A medida se ampara na ADI (Ação Direta de Inconstitucionalidade) n. 7807/MT, na qual o STF decidiu pela inexistência de emendas de bancada no âmbito municipal. A suspensão deve ser mantida até que haja uma decisão final de mérito sobre a matéria pela Corte Superior.

Exigência de adequação digital

Dezesseis municípios foram alvo de determinações para a adequação de suas plataformas digitais unificadas de transparência.

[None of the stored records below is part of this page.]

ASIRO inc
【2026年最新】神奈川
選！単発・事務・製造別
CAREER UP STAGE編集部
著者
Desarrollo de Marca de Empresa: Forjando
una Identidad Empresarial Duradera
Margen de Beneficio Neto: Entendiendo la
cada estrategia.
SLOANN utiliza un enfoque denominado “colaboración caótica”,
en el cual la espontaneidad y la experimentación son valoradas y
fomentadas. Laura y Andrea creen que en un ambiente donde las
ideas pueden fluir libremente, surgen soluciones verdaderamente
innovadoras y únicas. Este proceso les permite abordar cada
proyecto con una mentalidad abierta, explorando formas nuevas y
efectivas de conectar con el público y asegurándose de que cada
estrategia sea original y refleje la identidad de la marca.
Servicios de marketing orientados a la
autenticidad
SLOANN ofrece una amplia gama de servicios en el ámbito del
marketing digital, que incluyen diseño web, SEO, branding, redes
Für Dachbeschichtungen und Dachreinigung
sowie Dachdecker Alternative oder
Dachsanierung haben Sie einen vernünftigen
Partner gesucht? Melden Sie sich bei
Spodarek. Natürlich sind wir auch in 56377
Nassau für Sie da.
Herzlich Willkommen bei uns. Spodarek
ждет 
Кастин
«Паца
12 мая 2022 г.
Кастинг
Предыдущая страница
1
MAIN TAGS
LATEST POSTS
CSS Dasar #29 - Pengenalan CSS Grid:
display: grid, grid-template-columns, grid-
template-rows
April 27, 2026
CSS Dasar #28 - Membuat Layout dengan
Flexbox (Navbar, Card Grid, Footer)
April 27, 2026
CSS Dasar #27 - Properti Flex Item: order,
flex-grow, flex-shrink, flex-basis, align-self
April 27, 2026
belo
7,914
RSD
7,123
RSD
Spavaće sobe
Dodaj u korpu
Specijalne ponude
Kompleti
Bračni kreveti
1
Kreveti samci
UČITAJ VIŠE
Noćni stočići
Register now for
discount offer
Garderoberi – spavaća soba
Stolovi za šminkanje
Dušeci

Segundo o relatório técnico, apenas o Governo do Estado e o município de Angélica cumprem integralmente as exigências de publicidade. Devem atualizar seus sistemas, nos termos da Resolução TCE-MS n. 266/2025, as seguintes cidades:

  • Água Clara, Alcinópolis, Antônio João, Brasilândia e Camapuã;
  • Campo Grande, Caracol, Cassilândia, Corumbá e Coxim;
  • Eldorado, Maracaju, Paraíso das Águas, Rochedo e São Gabriel do Oeste.

Intimação para envio de dados

O TCE-MS também intimou os prefeitos de outras 31 localidades para que remetam, em caráter de urgência, documentos e informações detalhadas sobre as emendas parlamentares de 2026.

A lista inclui municípios como Três LagoasCorumbáPonta Porã e Bonito.

Os gestores devem apresentar cópias de leis orgânicas, relatórios consolidados com a identificação de proponentes e beneficiários, além de extratos bancários que comprovem a origem e o destino dos recursos financeiros movimentados.

*Matéria atualizada às 13h26 para atualização de informações.